This story is over 5 years old.


Long-Overdue Haitian Elections Marked by Violence and Delays

The elections have been repeatedly postponed since president Michel Martelly's election in 2011.
Image of legislative elections in Haiti in 2006 via Wikimedia Commons

Some 20 polling stations were forced to close early Sunday, after the first round of Haiti's long-delayed parliamentary elections turned violent.

According to the Provisional Electoral Council (CEP) — the commission tasked with overseeing the election — four percent of the country's 1,500 polling stations were "affected" by various disruptions.

Local daily Le Nouvelliste reported that protesters had knocked over polling booths in three of the stations, scattering ballots on the floor. In other stations, voting was slowed down by major administrative delays.


The vote — which has been delayed for four years — went ahead despite a tense political climate, with 1,855 candidates vying for 139 seats in parliament.

For many Haitians, access to a polling station can be as difficult as access to clean water or electricity in a country where infrastructure is still crippled by the devastating 2010 earthquake that killed upwards of 230,000 people.

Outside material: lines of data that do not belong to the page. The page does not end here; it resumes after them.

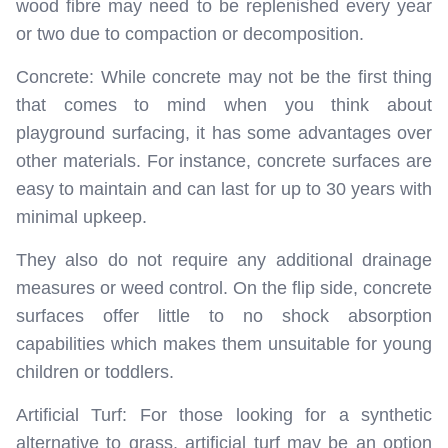
wood fibre may need to be replenished every year
or two due to compaction or decomposition.
Concrete: While concrete may not be the first thing
that comes to mind when you think about
playground surfacing, it has some advantages over
other materials. For instance, concrete surfaces are
easy to maintain and can last for up to 30 years with
minimal upkeep.
They also do not require any additional drainage
measures or weed control. On the flip side, concrete
surfaces offer little to no shock absorption
capabilities which makes them unsuitable for young
children or toddlers.
Artificial Turf: For those looking for a synthetic
alternative to grass, artificial turf may be an option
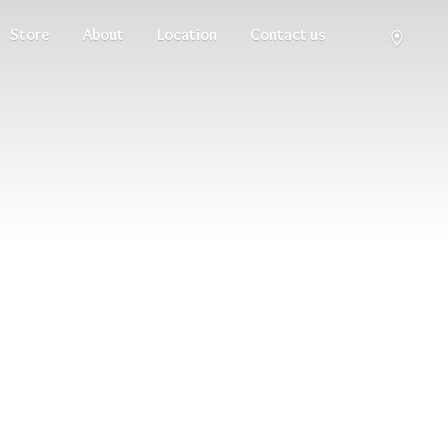
Store
About
Location
Contact us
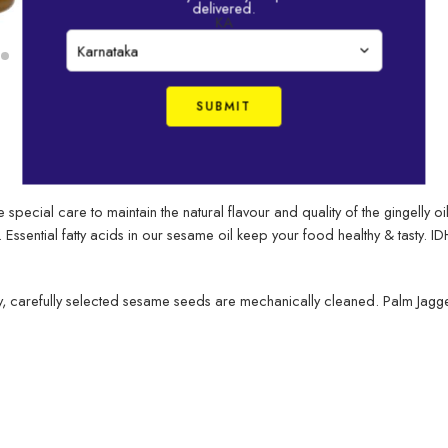
delivered.
sesame oils
KA
DESCRIPTION
e special care to maintain the natural flavour and quality of the gingelly 
. Essential fatty acids in our sesame oil keep your food healthy & tasty.
 carefully selected sesame seeds are mechanically cleaned. Palm Jaggery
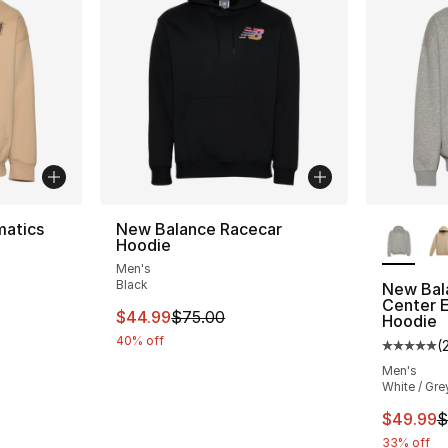
More Co
atics
New Balance Racecar
Hoodie
Men's
Black
New Bal
Center 
e. Price dropped from $80.00 to $49.99
This item is on sale. Price dropped from $
$44.99
$75.00
Hoodie
40% off
(
Average 
Men's
White / Gre
This ite
$49.99
$
33% off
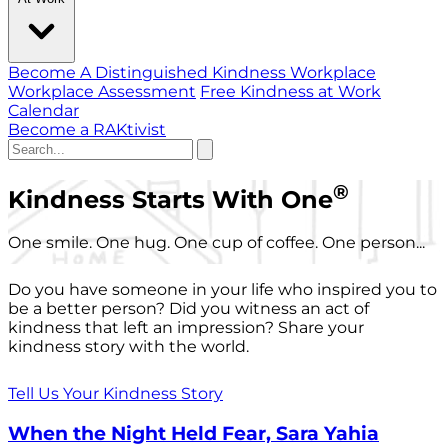
Become A Distinguished Kindness Workplace
Workplace Assessment
Free Kindness at Work
Calendar
Become a RAKtivist
®
Kindness Starts With One
One smile. One hug. One cup of coffee. One person...
Do you have someone in your life who inspired you to
be a better person? Did you witness an act of
kindness that left an impression? Share your
kindness story with the world.
Tell Us Your Kindness Story
When the Night Held Fear, Sara Yahia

During a press conference on Sunday evening, CEP president Pierre-Louis Opont said that the unrest had prevented 290,000 of Haiti's 6 million registered voters from casting their ballots. The CEP is due to meet Wednesday to discuss whether a new round of voting will be scheduled for areas where voting was hindered by violence.

Related: Five Years After Devastating Haiti Earthquake, Protesters Want President Martelly to Resign

Despite the disturbances, the CEP said it was "overall satisfied" with the election — a sentiment echoed by Haitian Prime Minister Evans Paul, who commended the work of the country's police force.

Paul announced on the eve of the election that an extra 12,000 police officers would be mobilized throughout the country to "take action against troublemakers."

Officials were determined to avoid the chaos of the 2010 presidential elections, when protesters took to the streets of Haiti's capital Port-au-Prince over rumored electoral fraud.

Speaking in New York on August 7, United Nations Secretary General Ban Ki-moon described the election as "a major milestone for democracy" in Haiti. Haiti's police are being supported by 2,500 UN police and 2,370 peacekeepers from the MINUSTAH — the UN's stabilization mission in Haiti. The Haitian government has also allocated $16 million to election security and political party financing.


The parliamentary election is the first step in a long political process, which will also see Haitians voting for "1,280 representatives for local administrations, 140 mayors and for the president" by the end of 2015. The parliamentary election will restore the country's parliament, which was dissolved back in January.


According to a survey carried out by the Haiti Press Network (HPN), nearly 54 percent of surveyed Haitians said they intended to "perform their civic duty" in the first round of voting, with a further 24 percent claiming they were "not interested in the elections."

Twenty percent of voters said they did "not know enough" about the candidates.

Haiti's National Human Rights Defense Network (RNNDH) said it had observed "physical assaults, assassinations and beatings," since the start of the electoral campaign. According to the RNNDH, many in Haiti's political class have blatantly flouted the rules of "fair play," thereby fostering a violent and poisonous atmosphere in the lead-up to the election.

In a report released on August 5, the RNNDH said that three men had been shot on July 22 as they were putting up posters in a town in the west of the country. Four other campaigners were reportedly injured during the attack, which was carried out by three unidentified individuals who fled the scene on a motorcycle.

Related: In Photos: Haiti Opposition Groups Launch New Round of Street Protests


The long-awaited election has been postponed several times since 2011, when Haitian musician Michel Martelly was elected president.

The lead-up to this year's elections consisted mostly of a face-off between the country's two main political parties — former President René Préval's Vérité (Truth) party and Martelly's PHTK (Parti Haïtien Tet Kale) party.

Over the past few months, Haiti has faced a massive influx of thousands of refugees from the neighboring Dominican Republic, as the Dominican government cracks down on Haitian immigration. According to the World Bank, Haiti is the poorest country in Latin America.

The results of the election's first round are expected to be released within the next ten days, before a second round runoff.